## Task objective:
The part below that opens with the line containing "18 сентября 2022" and closes with the line containing "Условия доставки" should be copied exactly, minus any pictures.

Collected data
++++++++++

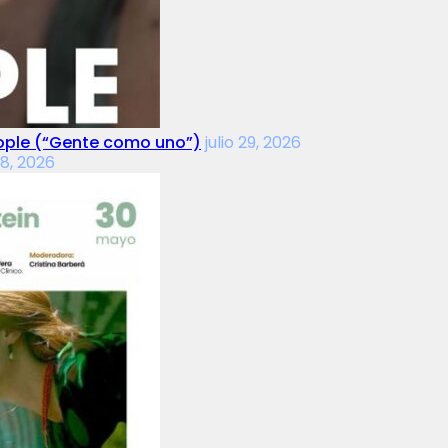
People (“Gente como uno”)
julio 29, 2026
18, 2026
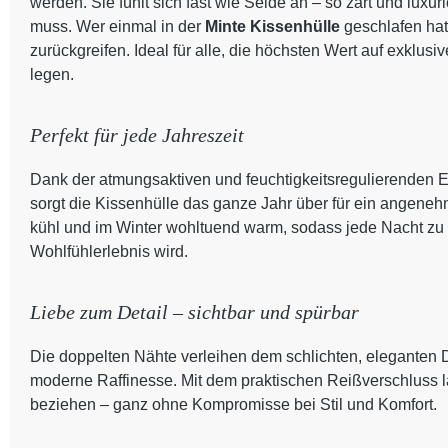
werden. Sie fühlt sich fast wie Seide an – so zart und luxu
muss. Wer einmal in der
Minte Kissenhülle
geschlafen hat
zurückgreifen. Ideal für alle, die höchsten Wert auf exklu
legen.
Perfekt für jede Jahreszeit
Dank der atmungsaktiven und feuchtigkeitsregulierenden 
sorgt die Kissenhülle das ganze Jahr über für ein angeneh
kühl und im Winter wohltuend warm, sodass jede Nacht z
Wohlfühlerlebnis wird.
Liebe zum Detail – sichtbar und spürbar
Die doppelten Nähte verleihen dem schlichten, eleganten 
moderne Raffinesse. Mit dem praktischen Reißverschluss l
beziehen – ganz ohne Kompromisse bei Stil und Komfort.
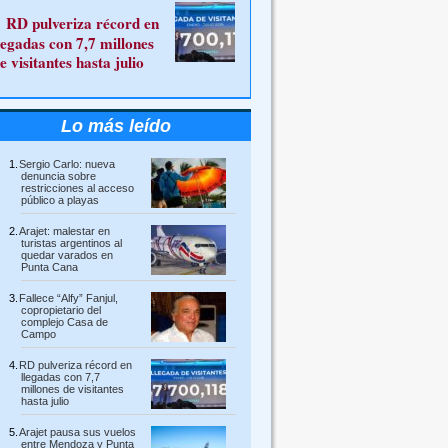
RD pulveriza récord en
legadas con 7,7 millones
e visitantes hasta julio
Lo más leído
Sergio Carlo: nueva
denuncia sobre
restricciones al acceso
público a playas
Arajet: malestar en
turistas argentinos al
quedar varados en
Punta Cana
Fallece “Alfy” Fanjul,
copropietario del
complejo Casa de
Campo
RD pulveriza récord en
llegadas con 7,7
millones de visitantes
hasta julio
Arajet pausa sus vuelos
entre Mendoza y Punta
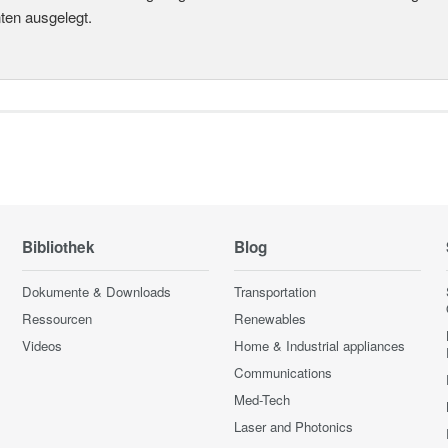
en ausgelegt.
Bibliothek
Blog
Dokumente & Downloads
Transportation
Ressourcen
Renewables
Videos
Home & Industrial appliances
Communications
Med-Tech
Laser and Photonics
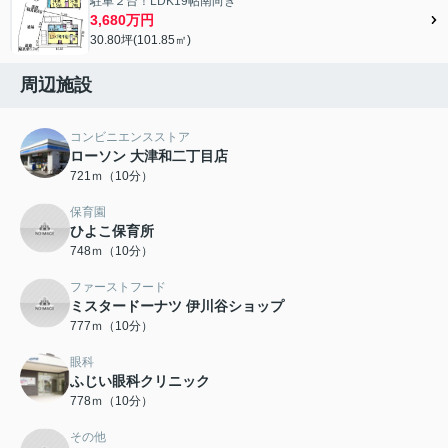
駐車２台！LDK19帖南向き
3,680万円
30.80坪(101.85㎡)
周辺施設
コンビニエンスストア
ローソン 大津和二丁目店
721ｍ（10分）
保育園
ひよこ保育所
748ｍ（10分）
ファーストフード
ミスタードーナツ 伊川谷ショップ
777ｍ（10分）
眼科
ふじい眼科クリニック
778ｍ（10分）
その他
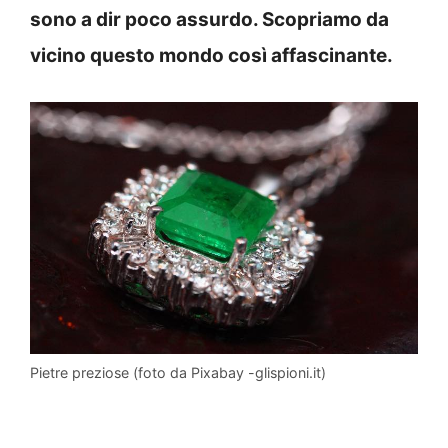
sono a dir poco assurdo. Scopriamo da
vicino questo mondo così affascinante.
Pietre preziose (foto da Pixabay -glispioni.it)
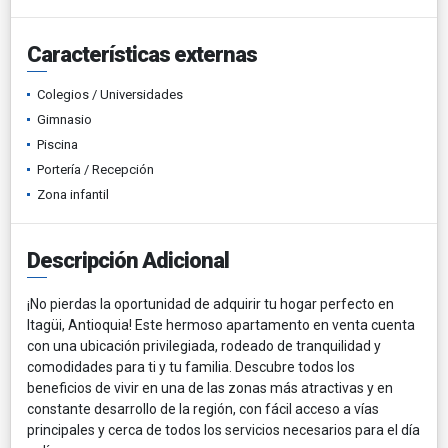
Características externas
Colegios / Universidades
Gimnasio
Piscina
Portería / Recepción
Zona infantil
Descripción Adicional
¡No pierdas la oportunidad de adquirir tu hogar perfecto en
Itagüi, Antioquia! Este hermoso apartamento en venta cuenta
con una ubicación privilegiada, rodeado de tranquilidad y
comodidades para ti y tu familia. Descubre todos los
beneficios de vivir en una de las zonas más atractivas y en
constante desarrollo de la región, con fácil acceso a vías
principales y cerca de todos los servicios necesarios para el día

++++++++++

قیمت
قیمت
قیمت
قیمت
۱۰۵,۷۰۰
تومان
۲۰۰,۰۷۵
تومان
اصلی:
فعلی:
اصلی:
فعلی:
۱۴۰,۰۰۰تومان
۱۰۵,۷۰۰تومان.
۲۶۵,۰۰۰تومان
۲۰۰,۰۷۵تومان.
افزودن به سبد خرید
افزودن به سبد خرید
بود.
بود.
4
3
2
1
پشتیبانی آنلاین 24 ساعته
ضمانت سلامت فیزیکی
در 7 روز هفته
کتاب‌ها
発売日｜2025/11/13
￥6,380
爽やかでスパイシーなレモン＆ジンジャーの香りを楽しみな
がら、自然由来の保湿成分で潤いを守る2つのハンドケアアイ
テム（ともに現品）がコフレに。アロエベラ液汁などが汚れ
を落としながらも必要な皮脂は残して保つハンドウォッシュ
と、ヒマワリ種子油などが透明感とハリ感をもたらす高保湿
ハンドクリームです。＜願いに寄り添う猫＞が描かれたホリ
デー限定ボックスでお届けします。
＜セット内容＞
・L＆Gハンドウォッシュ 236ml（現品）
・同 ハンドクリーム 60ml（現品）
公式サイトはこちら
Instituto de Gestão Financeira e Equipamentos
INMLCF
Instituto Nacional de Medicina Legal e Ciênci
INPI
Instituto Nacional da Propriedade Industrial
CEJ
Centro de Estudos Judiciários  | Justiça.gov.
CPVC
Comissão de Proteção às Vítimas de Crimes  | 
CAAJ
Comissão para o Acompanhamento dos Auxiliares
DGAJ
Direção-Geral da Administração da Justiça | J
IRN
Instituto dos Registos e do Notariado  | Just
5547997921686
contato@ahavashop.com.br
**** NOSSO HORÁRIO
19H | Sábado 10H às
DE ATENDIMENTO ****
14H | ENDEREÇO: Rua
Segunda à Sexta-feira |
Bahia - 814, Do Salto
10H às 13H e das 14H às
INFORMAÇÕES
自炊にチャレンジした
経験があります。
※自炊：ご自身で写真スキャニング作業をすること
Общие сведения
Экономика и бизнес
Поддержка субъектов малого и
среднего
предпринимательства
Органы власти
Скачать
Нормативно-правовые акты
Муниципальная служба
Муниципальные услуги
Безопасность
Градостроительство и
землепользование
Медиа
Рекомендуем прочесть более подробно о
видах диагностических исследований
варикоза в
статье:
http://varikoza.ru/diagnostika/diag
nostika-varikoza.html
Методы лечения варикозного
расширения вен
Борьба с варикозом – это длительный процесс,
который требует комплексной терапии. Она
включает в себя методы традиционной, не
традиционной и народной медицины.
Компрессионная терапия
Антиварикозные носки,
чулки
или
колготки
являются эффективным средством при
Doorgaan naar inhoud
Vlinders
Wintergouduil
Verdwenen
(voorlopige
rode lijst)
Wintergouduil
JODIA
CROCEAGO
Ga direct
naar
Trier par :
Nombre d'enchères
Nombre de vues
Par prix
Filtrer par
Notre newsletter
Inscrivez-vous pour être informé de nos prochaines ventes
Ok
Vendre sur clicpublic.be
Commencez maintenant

++++++++++

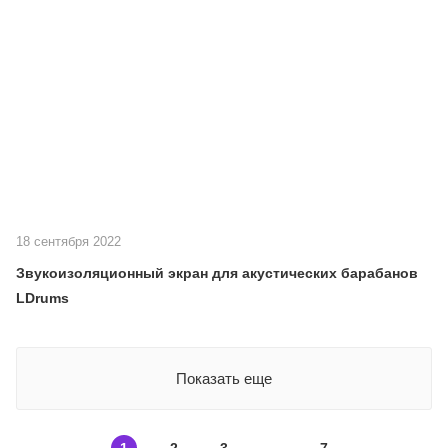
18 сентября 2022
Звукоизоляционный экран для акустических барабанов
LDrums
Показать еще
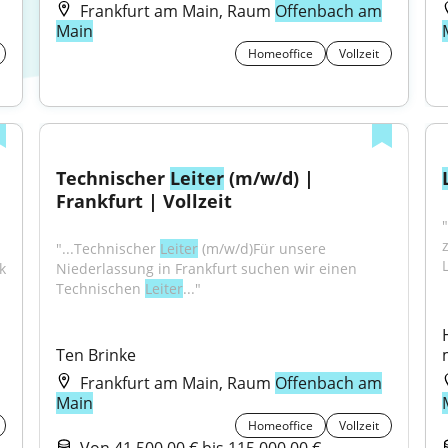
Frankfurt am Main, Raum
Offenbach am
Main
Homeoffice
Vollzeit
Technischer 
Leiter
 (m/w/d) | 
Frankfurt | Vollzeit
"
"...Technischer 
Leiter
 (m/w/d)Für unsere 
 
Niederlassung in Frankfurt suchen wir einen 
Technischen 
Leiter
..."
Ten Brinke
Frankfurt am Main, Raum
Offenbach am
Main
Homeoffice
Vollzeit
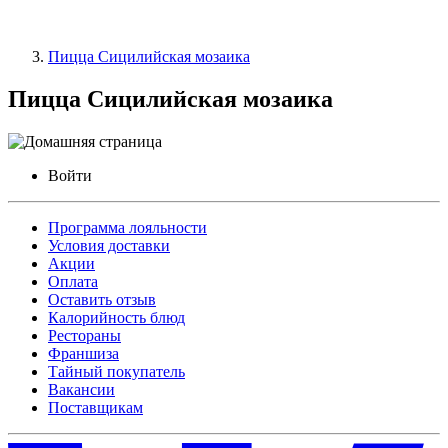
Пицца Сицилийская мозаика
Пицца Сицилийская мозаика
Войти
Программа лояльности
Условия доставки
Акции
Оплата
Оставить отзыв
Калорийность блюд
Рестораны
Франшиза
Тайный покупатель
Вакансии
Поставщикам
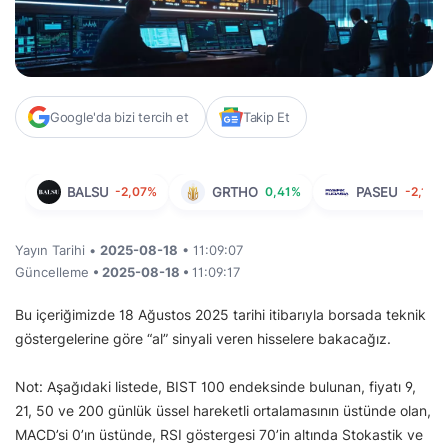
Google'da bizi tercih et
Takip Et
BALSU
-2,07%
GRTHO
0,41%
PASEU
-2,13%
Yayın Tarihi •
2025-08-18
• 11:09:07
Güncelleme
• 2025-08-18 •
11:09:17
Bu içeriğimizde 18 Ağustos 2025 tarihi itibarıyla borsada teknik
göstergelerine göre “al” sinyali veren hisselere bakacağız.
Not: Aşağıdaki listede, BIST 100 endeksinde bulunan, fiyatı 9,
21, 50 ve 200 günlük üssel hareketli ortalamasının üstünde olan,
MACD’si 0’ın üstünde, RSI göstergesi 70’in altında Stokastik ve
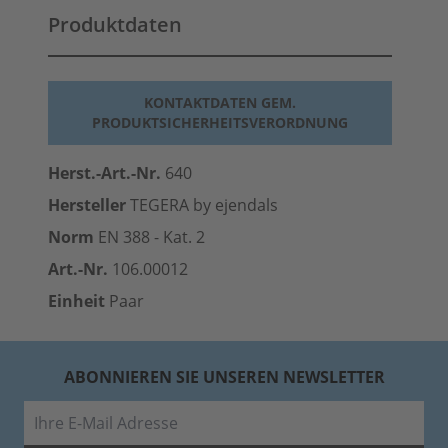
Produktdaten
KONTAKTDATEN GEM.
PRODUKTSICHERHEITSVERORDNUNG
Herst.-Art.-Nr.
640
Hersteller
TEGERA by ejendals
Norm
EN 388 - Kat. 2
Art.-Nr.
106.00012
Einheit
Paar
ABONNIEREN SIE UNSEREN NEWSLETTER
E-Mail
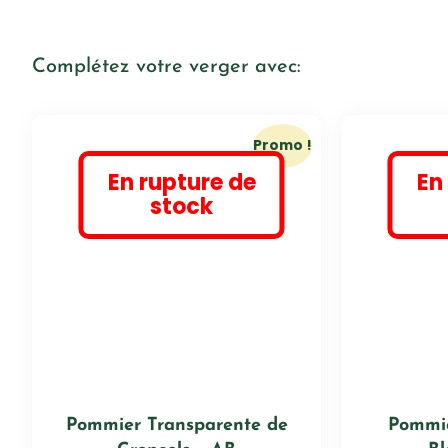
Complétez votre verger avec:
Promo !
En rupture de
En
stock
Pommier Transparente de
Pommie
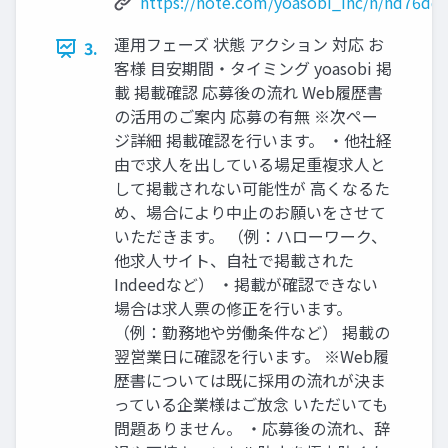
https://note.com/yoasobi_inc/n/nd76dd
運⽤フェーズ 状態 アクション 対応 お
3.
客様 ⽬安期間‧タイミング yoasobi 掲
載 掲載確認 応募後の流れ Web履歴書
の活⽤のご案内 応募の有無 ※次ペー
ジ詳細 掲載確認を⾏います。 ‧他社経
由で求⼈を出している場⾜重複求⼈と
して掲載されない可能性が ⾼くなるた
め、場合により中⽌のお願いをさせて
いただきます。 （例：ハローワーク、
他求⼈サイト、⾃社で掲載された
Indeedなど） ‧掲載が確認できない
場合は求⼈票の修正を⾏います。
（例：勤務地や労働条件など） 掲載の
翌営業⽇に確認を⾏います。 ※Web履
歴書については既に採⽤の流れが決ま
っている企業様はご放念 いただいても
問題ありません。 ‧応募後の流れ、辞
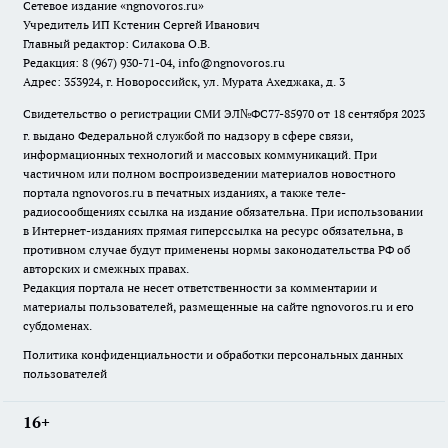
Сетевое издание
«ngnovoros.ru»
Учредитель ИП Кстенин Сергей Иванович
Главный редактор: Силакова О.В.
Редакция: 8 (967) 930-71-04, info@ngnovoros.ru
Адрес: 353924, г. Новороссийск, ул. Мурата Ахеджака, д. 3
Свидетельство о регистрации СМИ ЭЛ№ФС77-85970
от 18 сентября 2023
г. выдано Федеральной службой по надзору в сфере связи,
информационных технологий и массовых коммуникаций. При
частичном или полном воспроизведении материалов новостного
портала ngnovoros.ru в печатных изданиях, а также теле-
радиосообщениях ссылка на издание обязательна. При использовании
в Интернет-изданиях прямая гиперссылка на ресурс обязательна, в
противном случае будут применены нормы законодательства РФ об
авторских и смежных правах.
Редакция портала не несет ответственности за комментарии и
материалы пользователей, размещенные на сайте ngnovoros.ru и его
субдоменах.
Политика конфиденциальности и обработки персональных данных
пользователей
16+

++++++++++

## Answer for the task:
18 сентября 2022
Звукоизоляционный экран для акустических барабанов
LDrums
Показать еще
Frankfurt am Main, Raum
Offenbach am
Main
Homeoffice
Vollzeit
Technischer 
Leiter
 (m/w/d) | 
Frankfurt | Vollzeit
"
"...Technischer 
Leiter
 (m/w/d)Für unsere 
 
Niederlassung in Frankfurt suchen wir einen 
Technischen 
Leiter
..."
Ten Brinke
Frankfurt am Main, Raum
Offenbach am
Main
Homeoffice
Vollzeit
Пицца Сицилийская мозаика
Пицца Сицилийская мозаика
Войти
Программа лояльности
Условия доставки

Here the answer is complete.